No se puede entender la iconoclasia sin censura e imagen. ¿Quién no ha roto, o profanado fotos en donde sale alguien por quien ahora sentimos aversión o algún sentimiento negativo? Las imágenes, tanto en nuestra historia personal como a escala pública de representación colectiva, albergan subjetividades, afectos y la encarnación de algo. 

La censura, en primer lugar, pretende el control de la información desde aparatos de poder, en el caso más concreto y reciente de México, por parte del Estado. La censura le teme al cuerpo emancipado y a la imagen autogestiva. Las bardas que colocan alrededor de monumentos, imágenes o recintos durante las marchas sociales, denotan un tipo de censura y de idea de sacralidad de los mismos, cuya alteración supondría una profanación de su significado.

### Datos mostrados
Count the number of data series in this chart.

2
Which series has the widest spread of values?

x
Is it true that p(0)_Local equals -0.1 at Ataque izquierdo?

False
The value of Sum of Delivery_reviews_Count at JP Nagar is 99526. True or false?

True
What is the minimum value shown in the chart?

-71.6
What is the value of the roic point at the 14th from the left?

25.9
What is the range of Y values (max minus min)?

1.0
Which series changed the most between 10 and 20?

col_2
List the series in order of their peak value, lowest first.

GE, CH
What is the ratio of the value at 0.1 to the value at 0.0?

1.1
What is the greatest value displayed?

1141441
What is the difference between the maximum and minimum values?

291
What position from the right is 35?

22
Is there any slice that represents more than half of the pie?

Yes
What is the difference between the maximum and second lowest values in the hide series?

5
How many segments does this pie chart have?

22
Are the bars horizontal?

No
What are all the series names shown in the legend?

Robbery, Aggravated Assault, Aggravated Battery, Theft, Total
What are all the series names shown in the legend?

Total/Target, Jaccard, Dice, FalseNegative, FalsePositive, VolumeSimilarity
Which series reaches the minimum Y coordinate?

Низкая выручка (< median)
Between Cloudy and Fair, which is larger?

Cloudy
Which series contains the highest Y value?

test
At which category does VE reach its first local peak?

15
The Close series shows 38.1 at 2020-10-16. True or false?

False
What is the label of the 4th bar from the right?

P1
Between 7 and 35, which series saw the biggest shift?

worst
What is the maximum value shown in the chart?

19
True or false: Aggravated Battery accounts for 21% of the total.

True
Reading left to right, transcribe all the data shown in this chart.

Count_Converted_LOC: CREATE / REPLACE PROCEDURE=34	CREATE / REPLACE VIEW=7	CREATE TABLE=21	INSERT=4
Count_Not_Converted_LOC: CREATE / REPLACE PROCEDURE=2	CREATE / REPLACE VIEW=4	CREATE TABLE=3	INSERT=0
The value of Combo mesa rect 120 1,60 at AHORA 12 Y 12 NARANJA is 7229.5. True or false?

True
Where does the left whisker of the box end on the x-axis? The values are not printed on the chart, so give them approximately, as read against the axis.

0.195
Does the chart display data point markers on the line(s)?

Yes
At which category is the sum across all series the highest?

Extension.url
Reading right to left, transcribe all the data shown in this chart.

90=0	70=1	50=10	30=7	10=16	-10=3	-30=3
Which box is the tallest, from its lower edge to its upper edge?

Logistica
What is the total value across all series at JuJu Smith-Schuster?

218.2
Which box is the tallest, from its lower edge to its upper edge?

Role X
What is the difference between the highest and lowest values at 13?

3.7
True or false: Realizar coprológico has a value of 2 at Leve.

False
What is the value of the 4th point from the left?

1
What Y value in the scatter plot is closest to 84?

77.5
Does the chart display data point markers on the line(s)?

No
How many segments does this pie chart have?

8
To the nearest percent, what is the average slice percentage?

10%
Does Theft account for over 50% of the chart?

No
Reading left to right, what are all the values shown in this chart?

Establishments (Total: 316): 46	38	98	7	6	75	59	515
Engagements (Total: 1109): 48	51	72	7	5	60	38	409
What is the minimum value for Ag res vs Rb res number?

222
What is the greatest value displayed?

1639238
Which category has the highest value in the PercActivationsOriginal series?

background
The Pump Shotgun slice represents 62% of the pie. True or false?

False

### Requisitos del problema
Reproduce literalmente el fragmento sobre iconoclasia y censura, desde "No se puede" hasta "de su significado.". Los ítems constituyen un material independiente del fragmento.

### Resultado
No se puede entender la iconoclasia sin censura e imagen. ¿Quién no ha roto, o profanado fotos en donde sale alguien por quien ahora sentimos aversión o algún sentimiento negativo? Las imágenes, tanto en nuestra historia personal como a escala pública de representación colectiva, albergan subjetividades, afectos y la encarnación de algo. 

La censura, en primer lugar, pretende el control de la información desde aparatos de poder, en el caso más concreto y reciente de México, por parte del Estado. La censura le teme al cuerpo emancipado y a la imagen autogestiva. Las bardas que colocan alrededor de monumentos, imágenes o recintos durante las marchas sociales, denotan un tipo de censura y de idea de sacralidad de los mismos, cuya alteración supondría una profanación de su significado.